<<<<

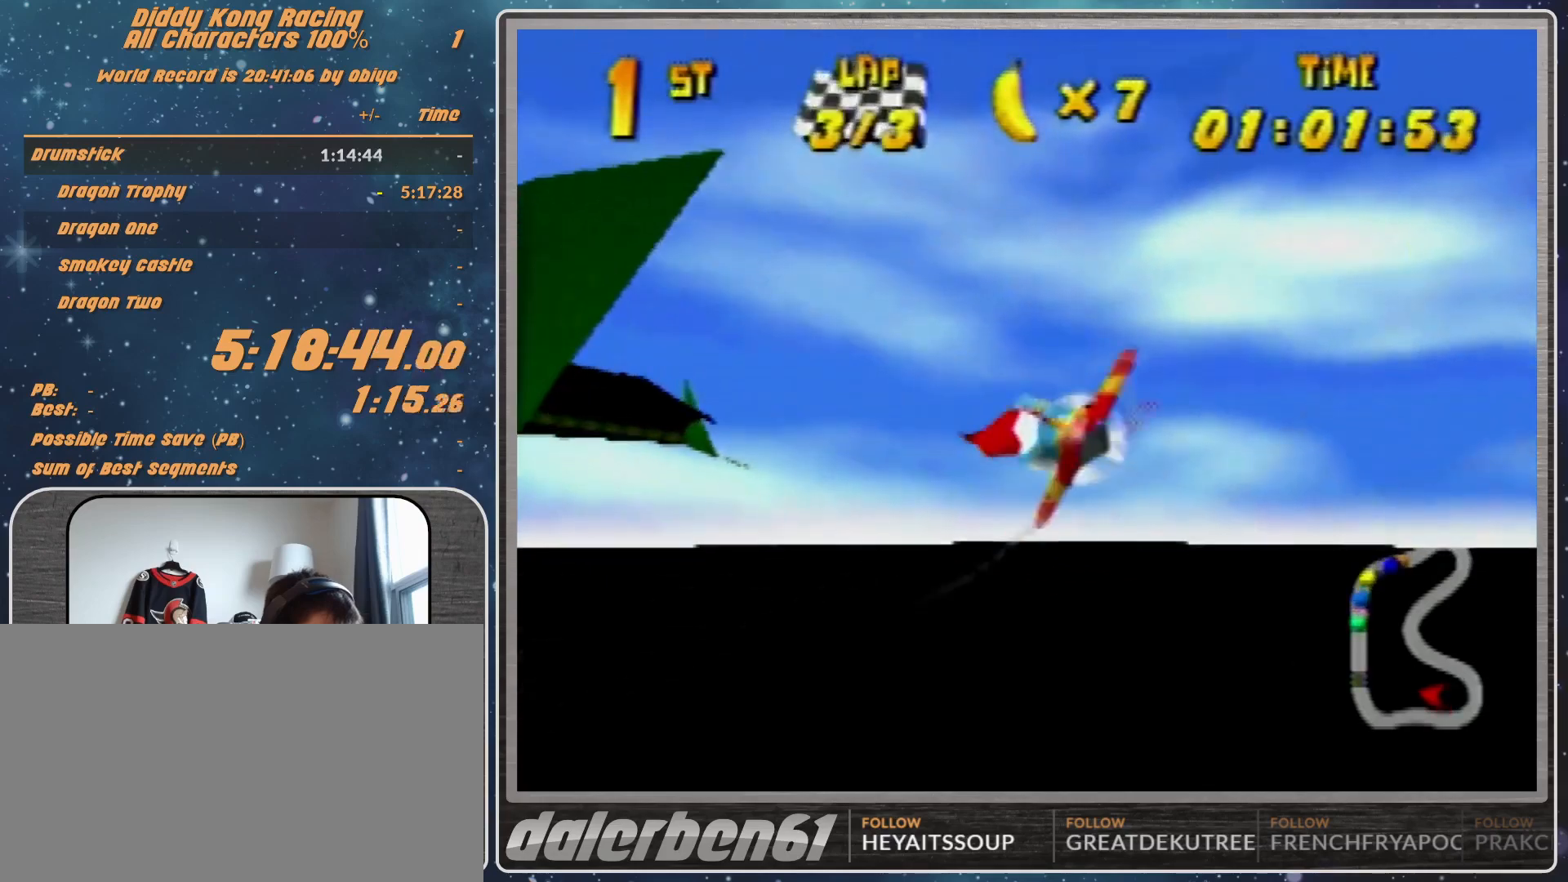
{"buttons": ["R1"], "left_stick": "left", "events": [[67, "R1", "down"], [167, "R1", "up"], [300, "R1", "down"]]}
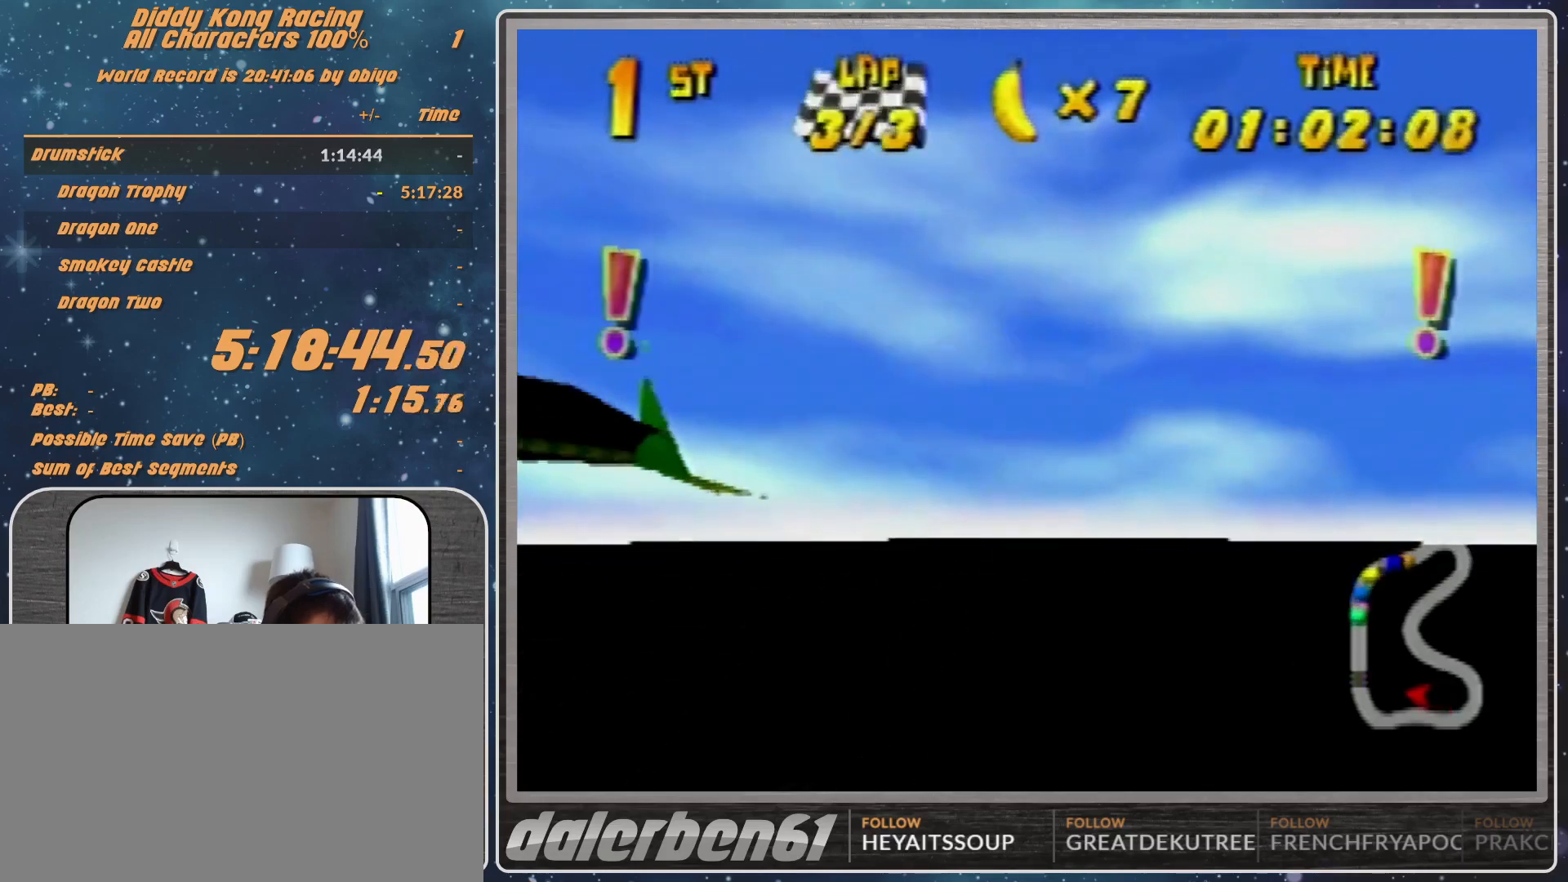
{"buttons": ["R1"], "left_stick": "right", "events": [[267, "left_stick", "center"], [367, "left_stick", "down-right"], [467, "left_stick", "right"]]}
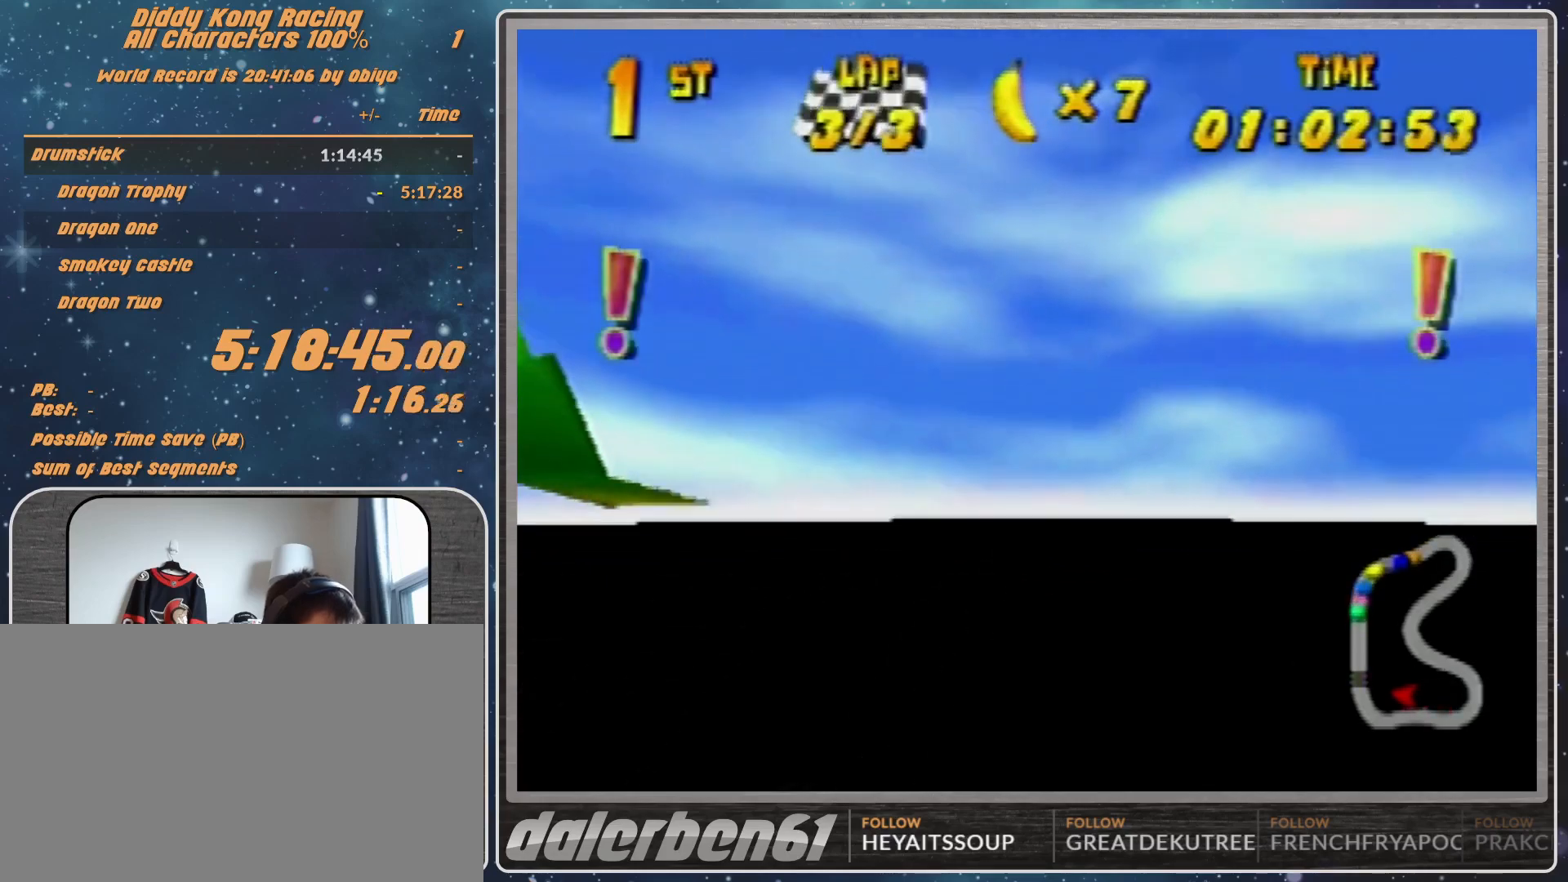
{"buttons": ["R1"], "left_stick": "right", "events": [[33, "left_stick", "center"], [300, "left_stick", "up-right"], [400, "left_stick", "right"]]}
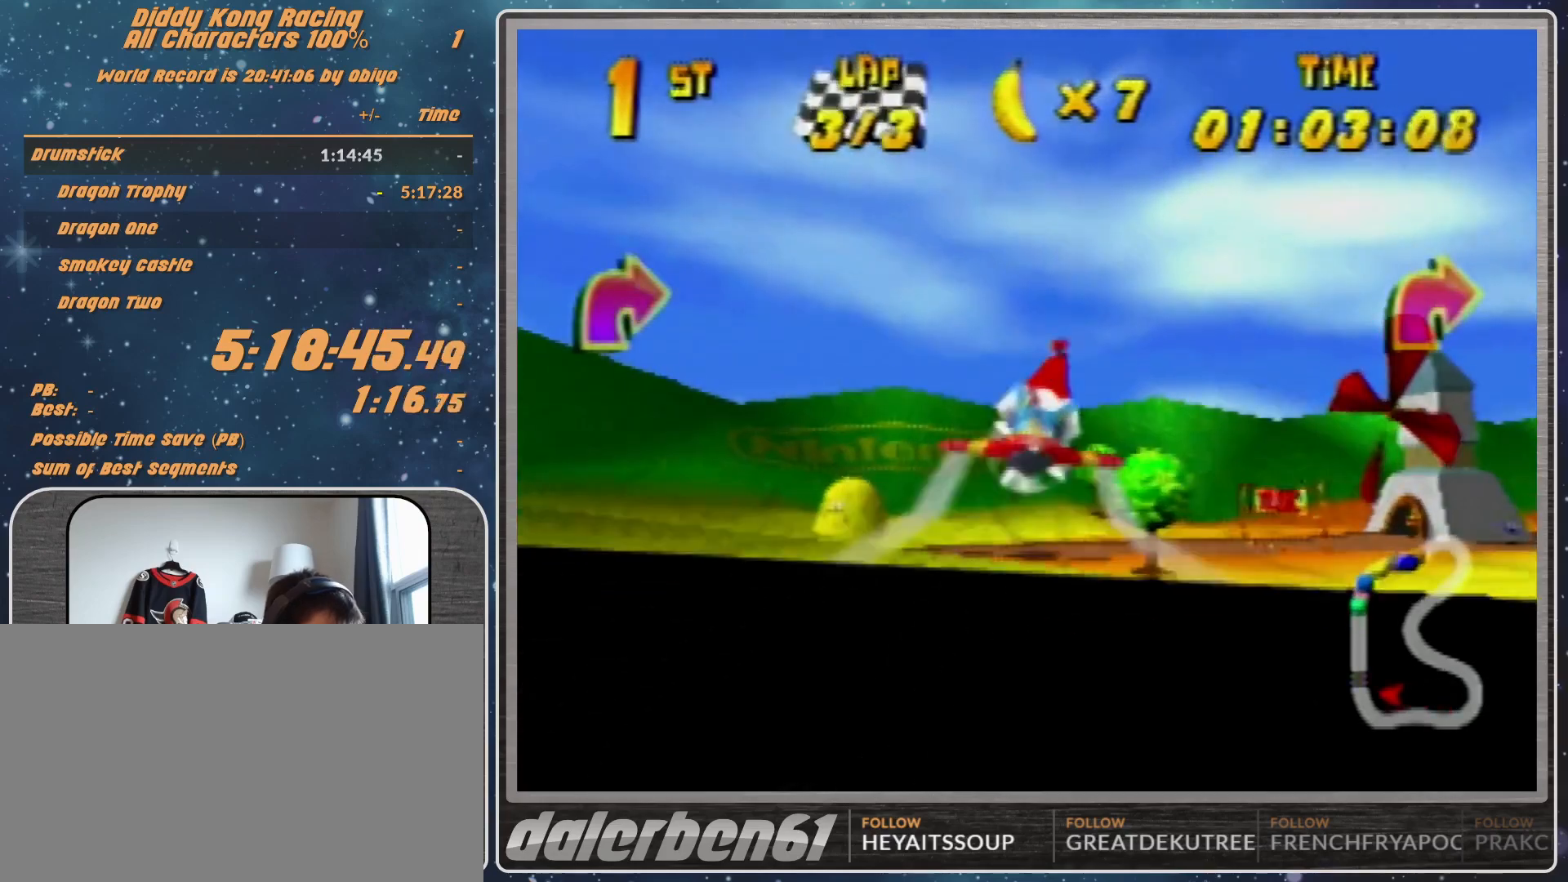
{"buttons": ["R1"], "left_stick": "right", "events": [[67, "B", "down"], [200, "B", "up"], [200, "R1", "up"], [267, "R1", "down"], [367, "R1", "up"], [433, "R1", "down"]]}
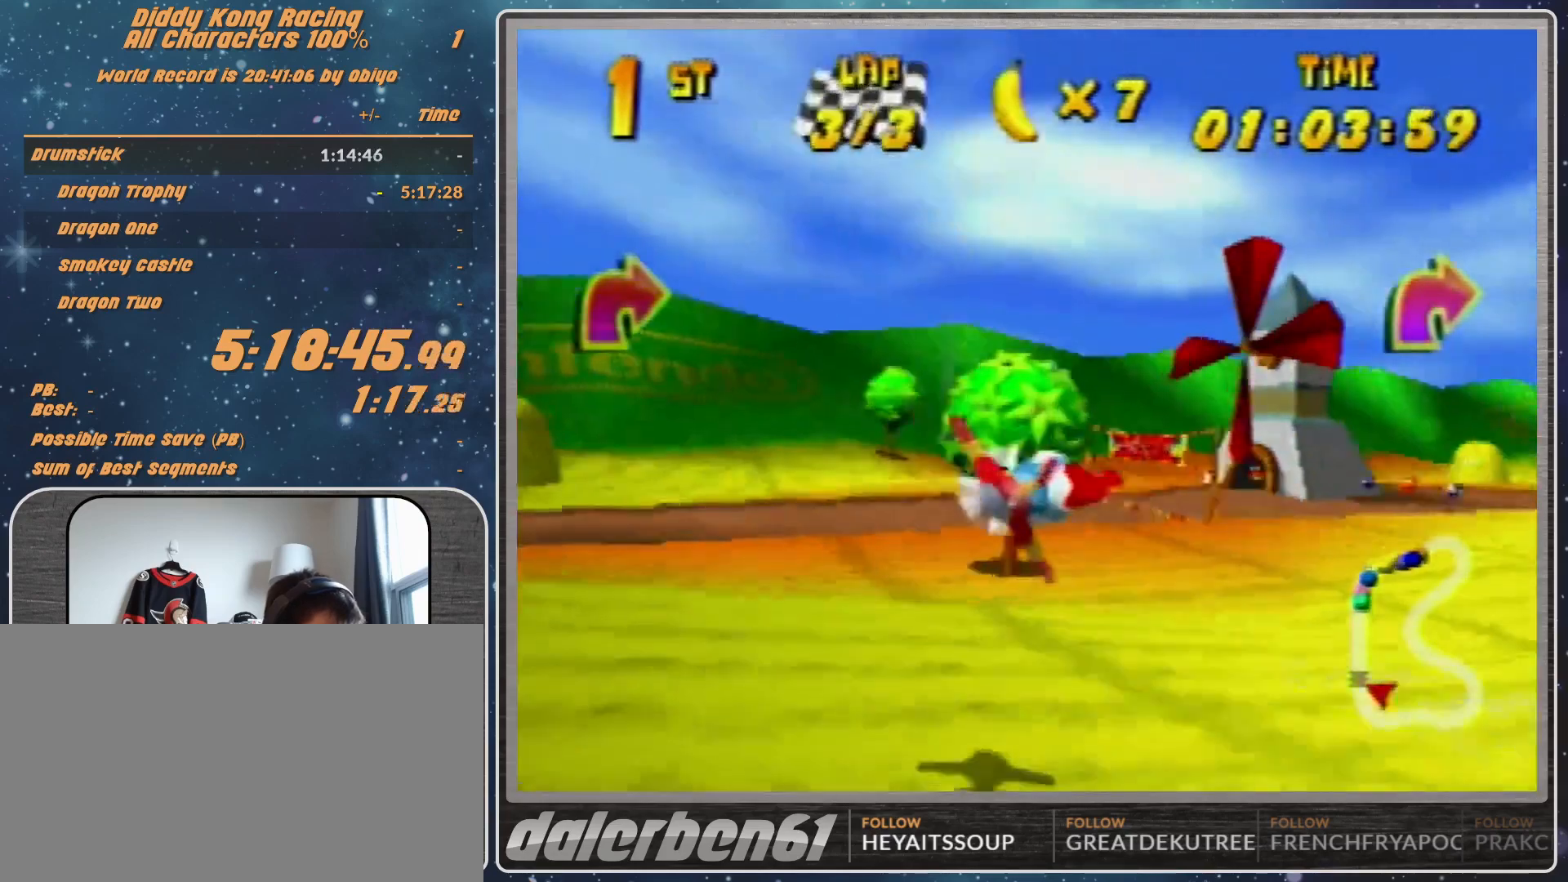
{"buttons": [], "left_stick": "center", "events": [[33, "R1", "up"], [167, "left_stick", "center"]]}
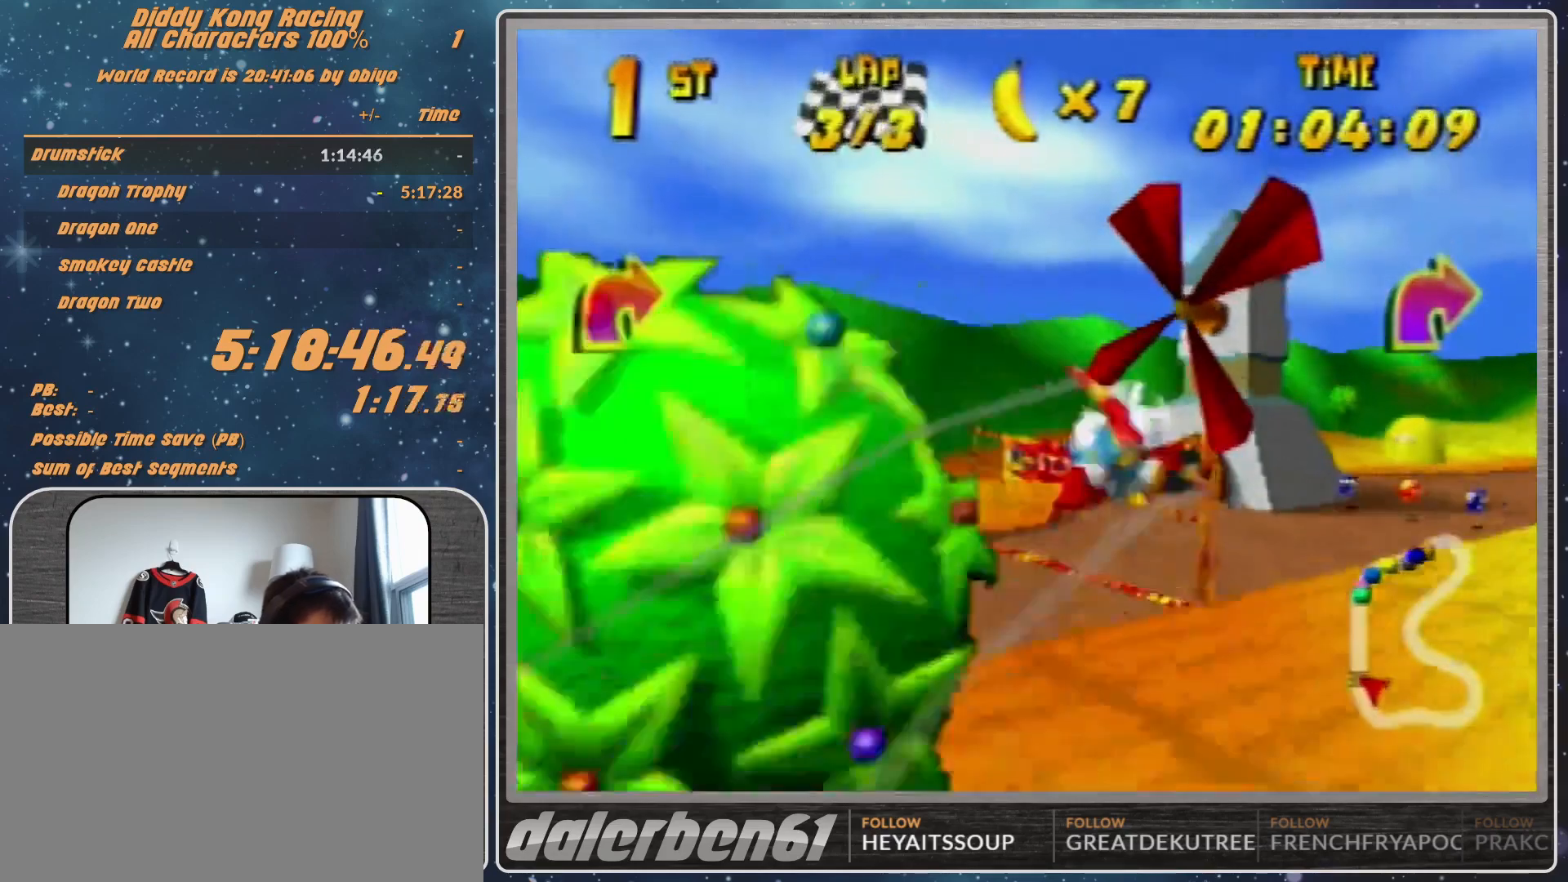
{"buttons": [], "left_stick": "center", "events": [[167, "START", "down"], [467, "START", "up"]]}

>>>>

Directions | Give back every entry verbatim. No pictures belong in the copy.

Answer to the exercise |
{"buttons": ["R1"], "left_stick": "left", "events": [[67, "R1", "down"], [167, "R1", "up"], [300, "R1", "down"]]}
{"buttons": ["R1"], "left_stick": "right", "events": [[267, "left_stick", "center"], [367, "left_stick", "down-right"], [467, "left_stick", "right"]]}
{"buttons": ["R1"], "left_stick": "right", "events": [[33, "left_stick", "center"], [300, "left_stick", "up-right"], [400, "left_stick", "right"]]}
{"buttons": ["R1"], "left_stick": "right", "events": [[67, "B", "down"], [200, "B", "up"], [200, "R1", "up"], [267, "R1", "down"], [367, "R1", "up"], [433, "R1", "down"]]}
{"buttons": [], "left_stick": "center", "events": [[33, "R1", "up"], [167, "left_stick", "center"]]}
{"buttons": [], "left_stick": "center", "events": [[167, "START", "down"], [467, "START", "up"]]}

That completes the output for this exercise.